### WORK INSTRUCTIONS
Type the data below again exactly. Omit all pictures.

### DATASET EXTRACT
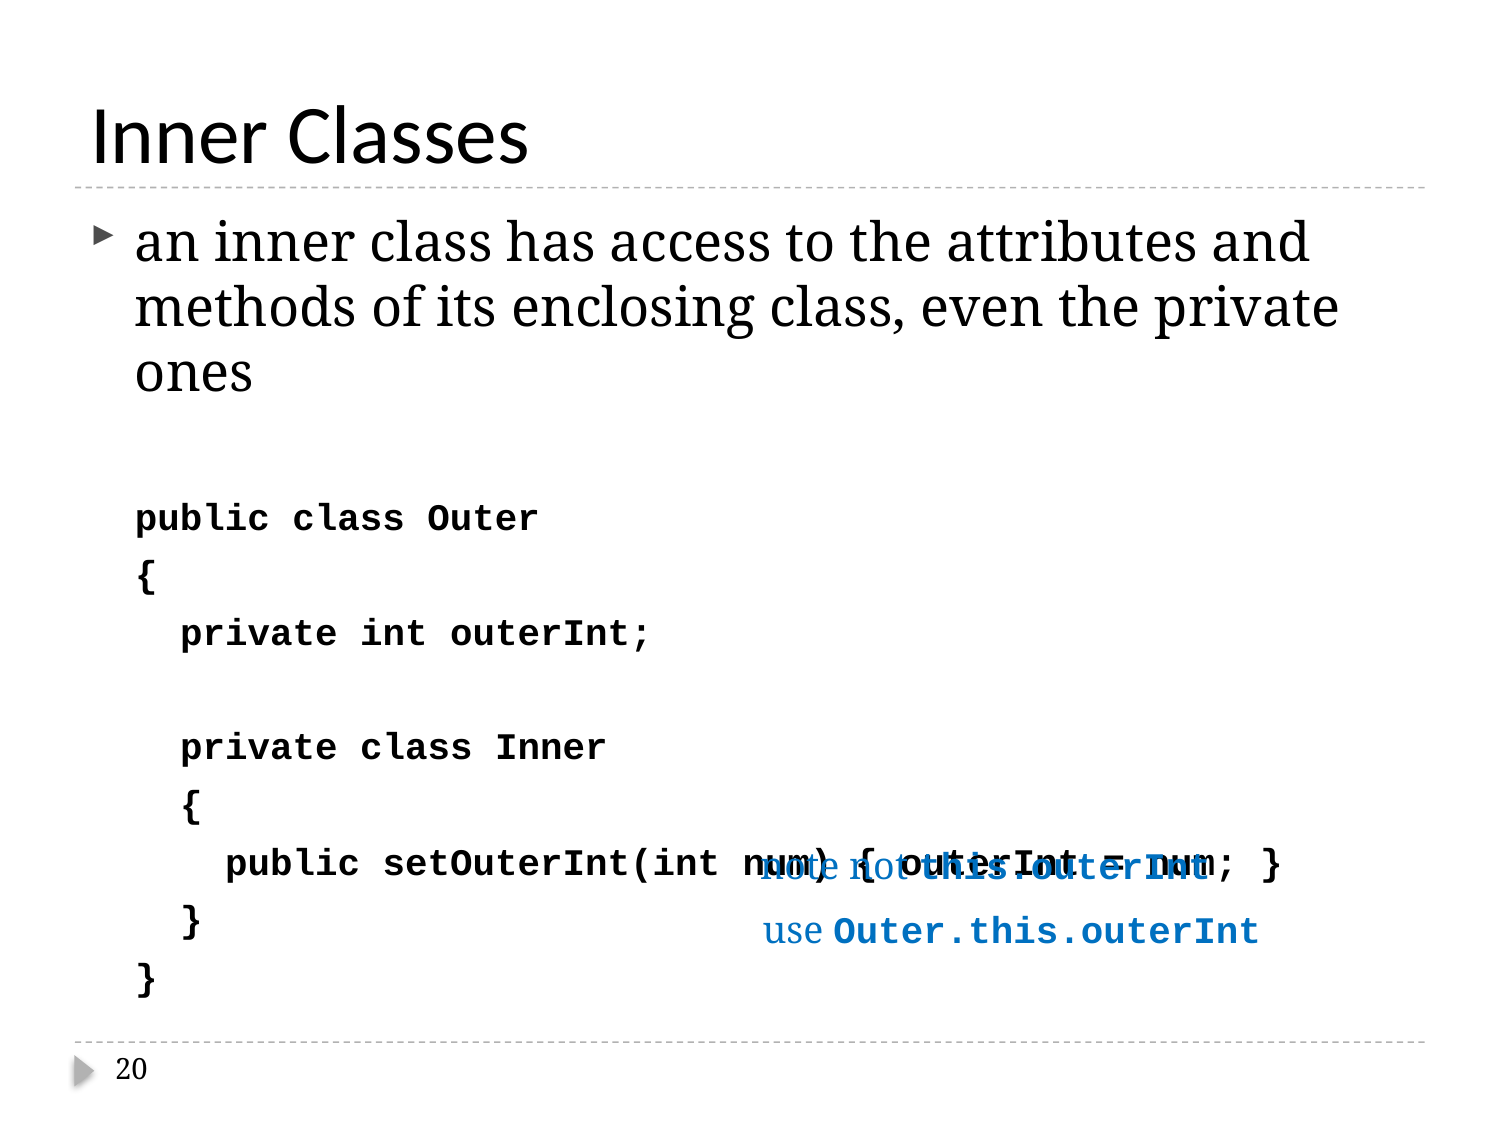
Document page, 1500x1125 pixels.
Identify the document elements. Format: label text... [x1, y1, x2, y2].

list an inner class has access to the attributes and methods of its enclosing class, even the private ones public class Outer { private int outerInt; private class Inner { public setOuterInt(int num) { outerInt = num; } } } [74, 199, 1426, 1011]
slide_number 20 [100, 1042, 426, 1103]
text_box note not this.outerInt [745, 834, 1226, 895]
title Inner Classes [74, 24, 1426, 188]
text_box use Outer.this.outerInt [747, 898, 1276, 959]
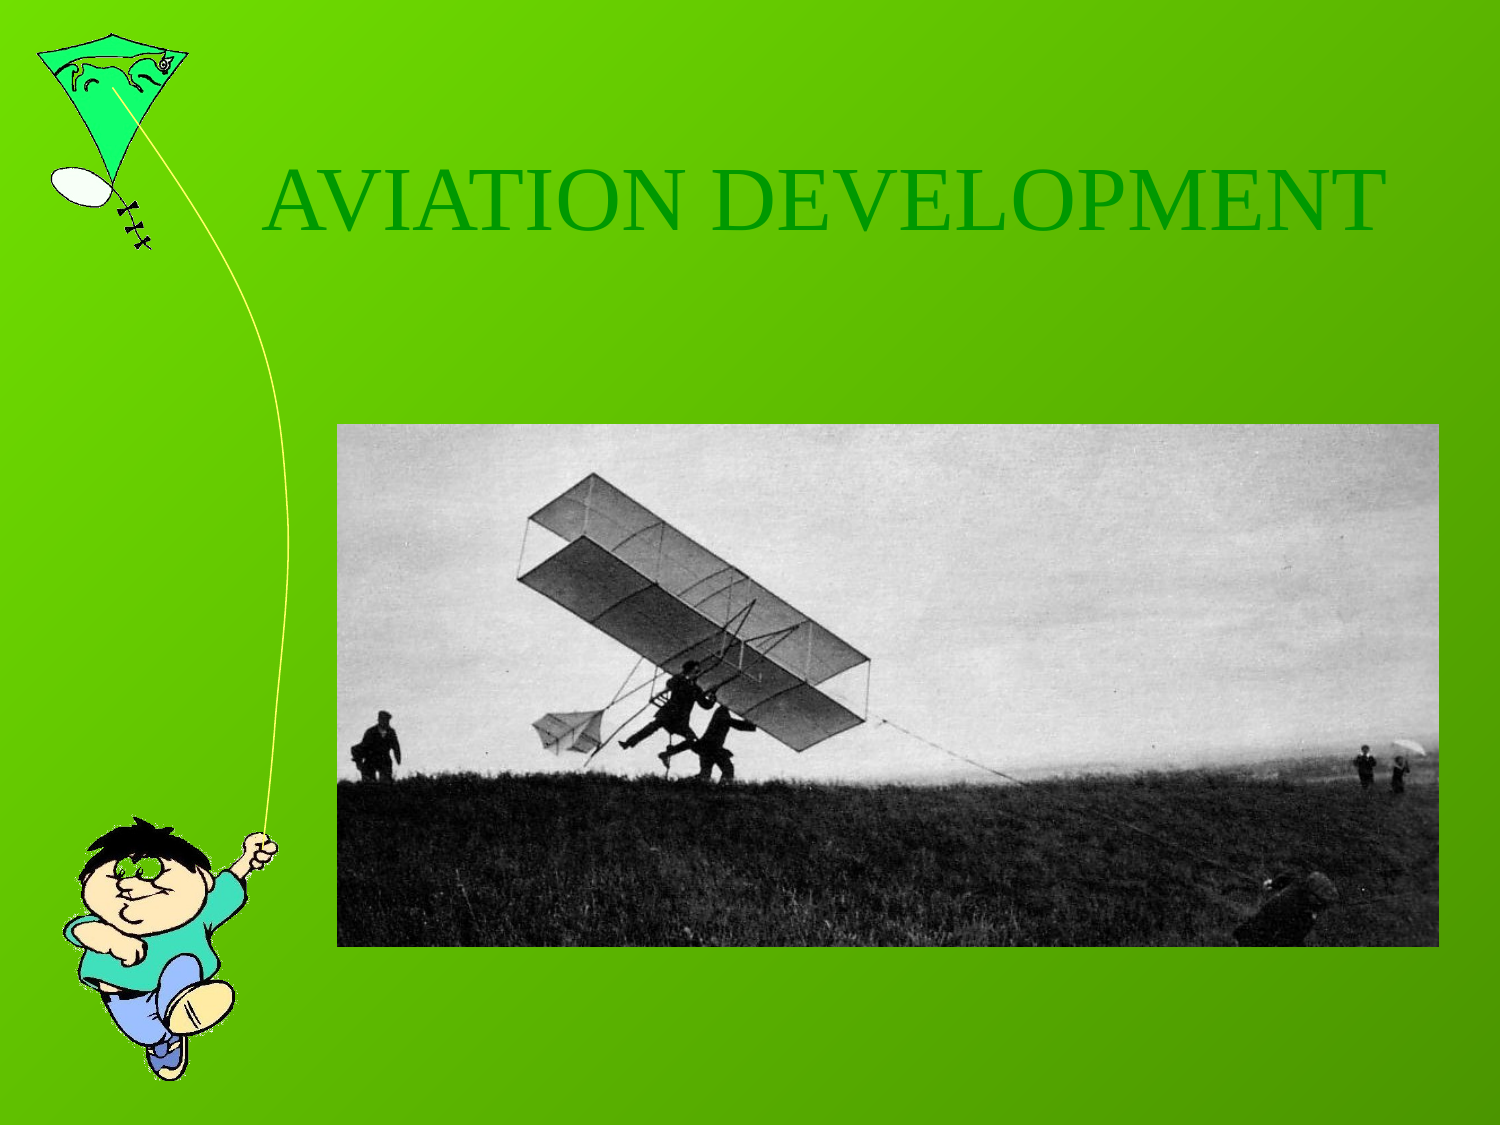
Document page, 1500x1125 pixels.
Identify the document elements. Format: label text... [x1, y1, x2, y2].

### TASK ANSWER
Document page, 1500x1125 pixels.
Identify the document elements. Format: label text... [x1, y1, x2, y2].

list an inner class has access to the attributes and methods of its enclosing class, even the private ones public class Outer { private int outerInt; private class Inner { public setOuterInt(int num) { outerInt = num; } } } [74, 199, 1426, 1011]
slide_number 20 [100, 1042, 426, 1103]
text_box note not this.outerInt [745, 834, 1226, 895]
title Inner Classes [74, 24, 1426, 188]
text_box use Outer.this.outerInt [747, 898, 1276, 959]
Document page, 1500x1125 pixels.
Identify the document elements. Format: label text... [x1, y1, x2, y2].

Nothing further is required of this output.